Download our DeepCT predicted weights for the entire MS MARCO passage ranking corpus, from prediction
in the [Virtual Appendix](http://boston.lti.cs.cmu.edu/appendices/arXiv2019-DeepCT-Zhuyun-Dai/
Use bert_term_sample_to_json.py
to:
- map test_result.tsv back to original document ids, and
- scale the weights into integers for indexing.
usage: bert_term_sample_to_json.py [-h] [--output_format {tsv,json}]
dataset_file prediction_file output_file m
positional arguments:
dataset_file Dataset tsv file (collection.tsv.1)

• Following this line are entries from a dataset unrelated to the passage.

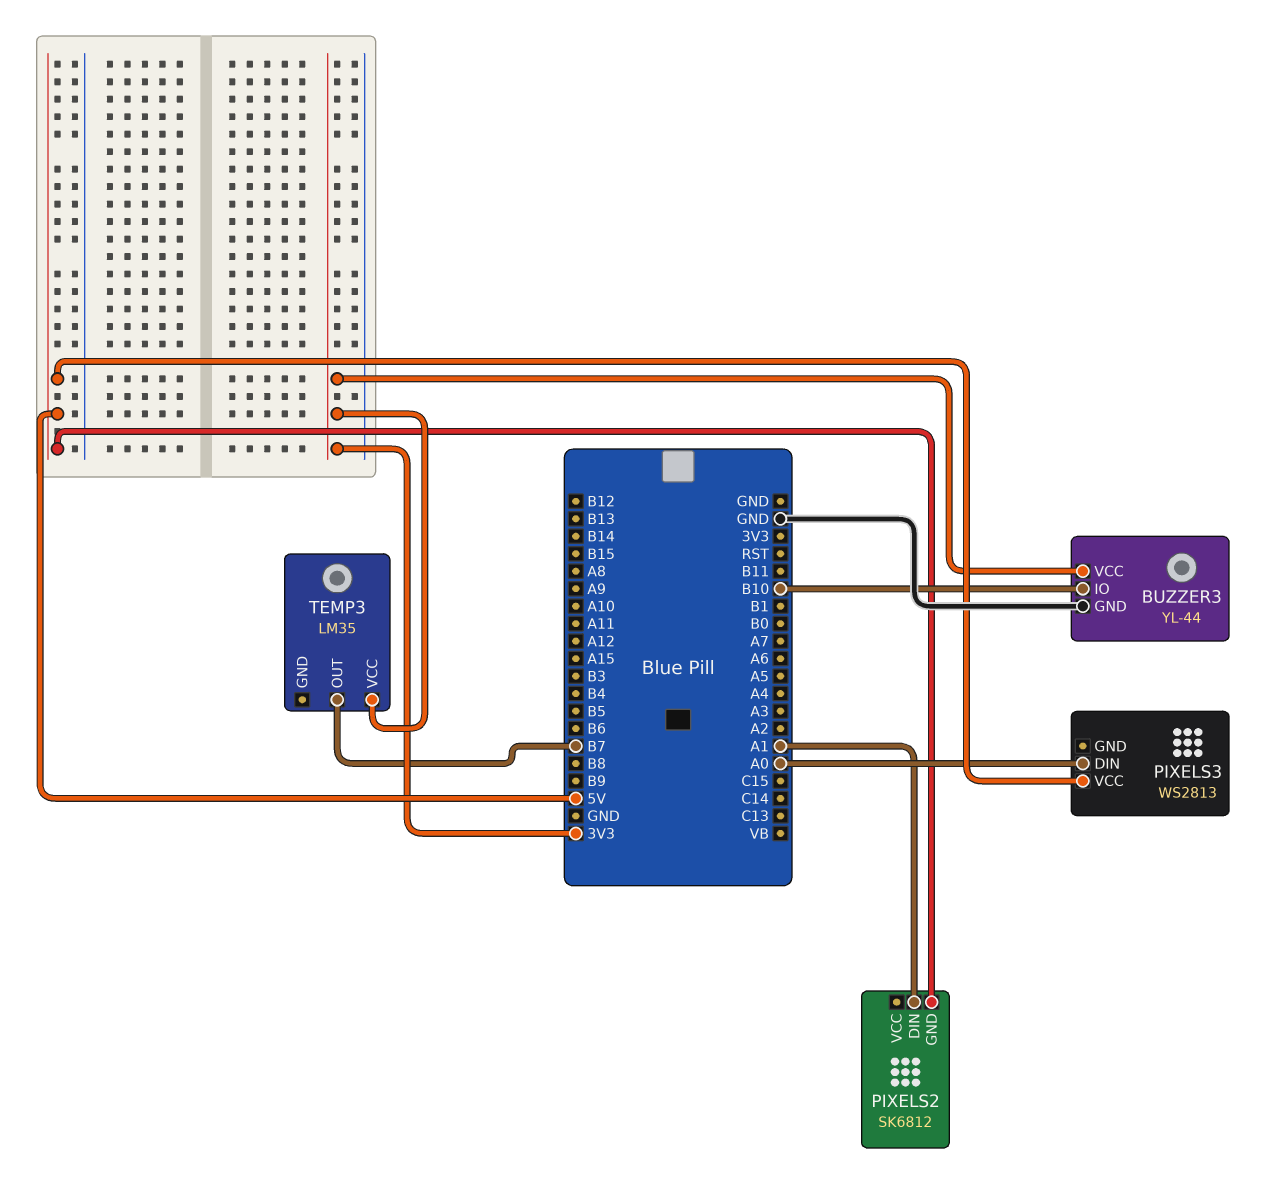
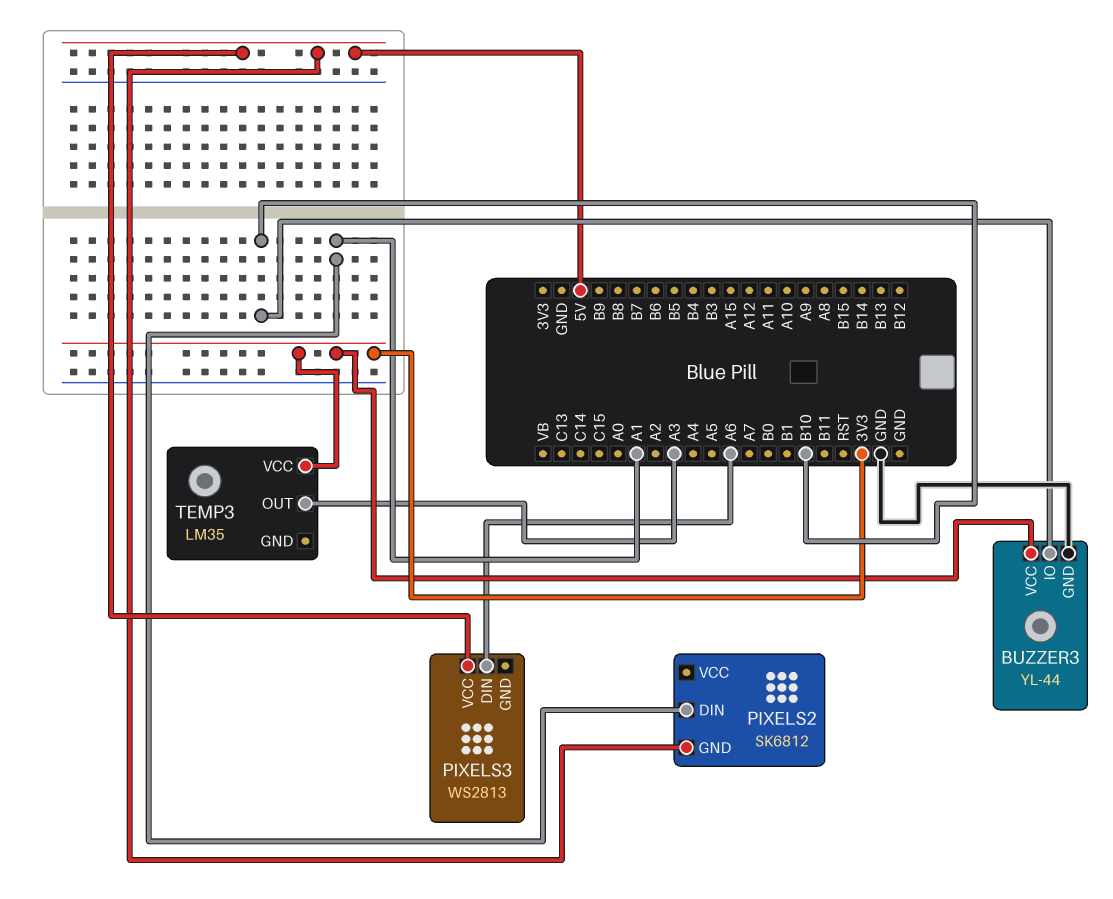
PIXELS3 pin DIN: A0 -> A6
TEMP3 pin OUT: B7 -> A3

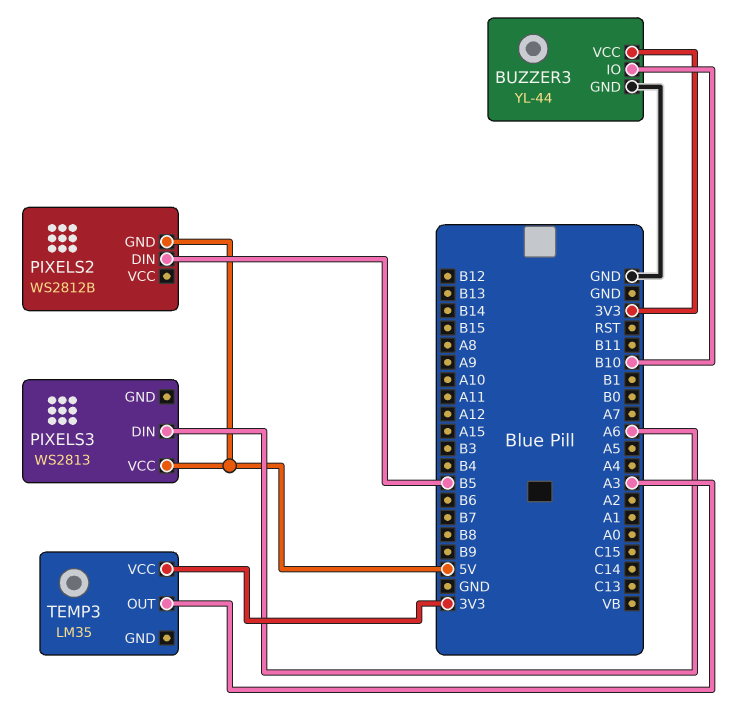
PIXELS2: SK6812 -> WS2812B
PIXELS2 pin DIN: A1 -> B5

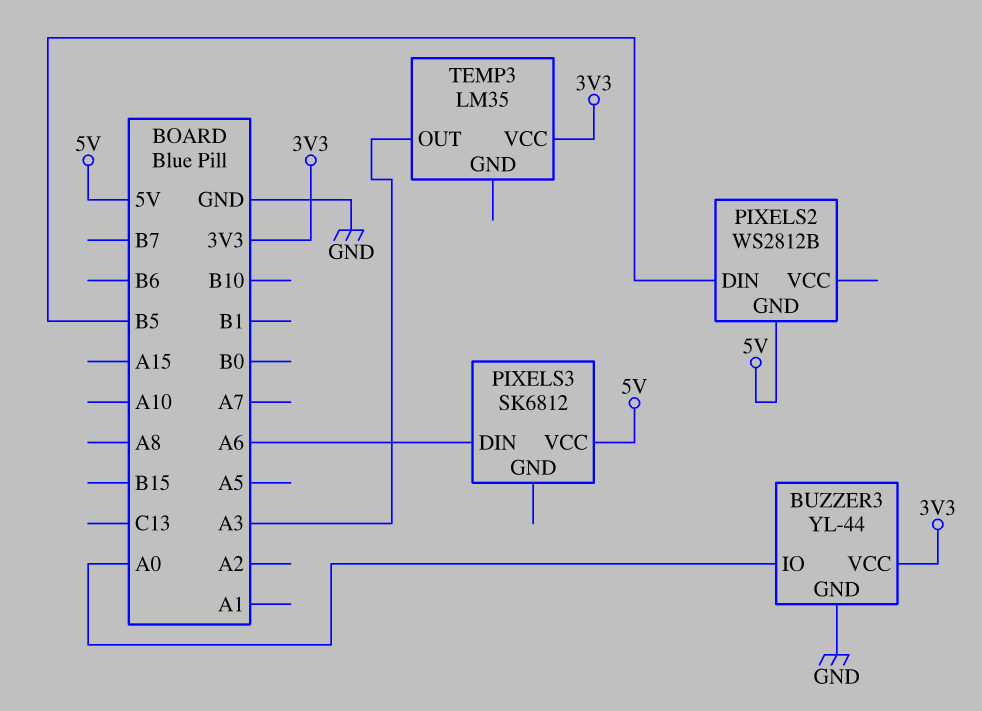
BUZZER3 pin IO: B10 -> A0
PIXELS3: WS2813 -> SK6812

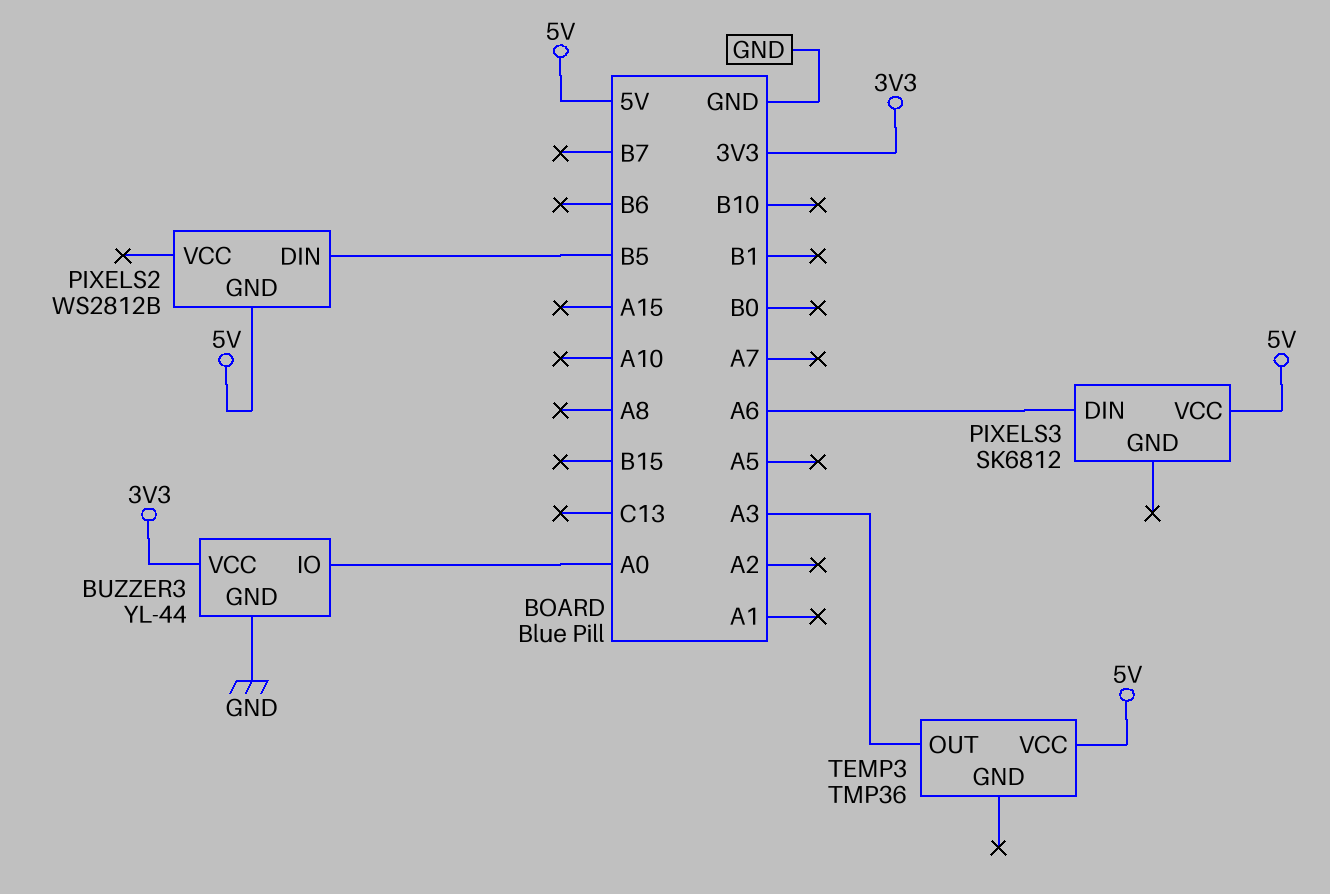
TEMP3: LM35 -> TMP36
TEMP3 pin VCC: 3V3 -> 5V

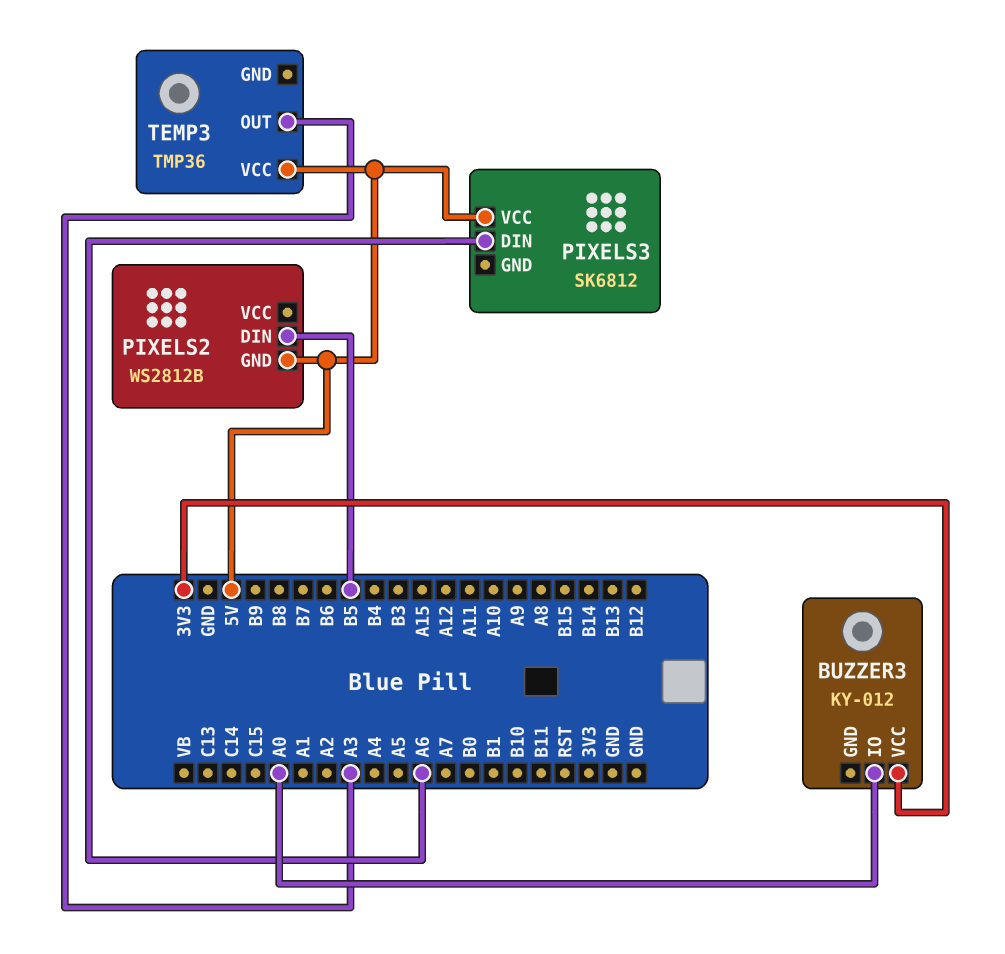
BUZZER3: YL-44 -> KY-012
BUZZER3 pin GND: GND -> none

prediction_file DeepCT prediction file (test_result.tsv)
output_file Output File
m scaling parameter > 0, recommend 100
optional arguments:
-h, --help show this help message and exit
--output_format {tsv,json}
The output files can be feed to indexing tools such as Anserini (used in paper), Indri, or Lucene to build index and run retrieval. Go to the original repository of Anserini
For retrieval, it is critical to fine-tune the BM25/LM parameters (k1, b, \mu). See detaills in issue#2.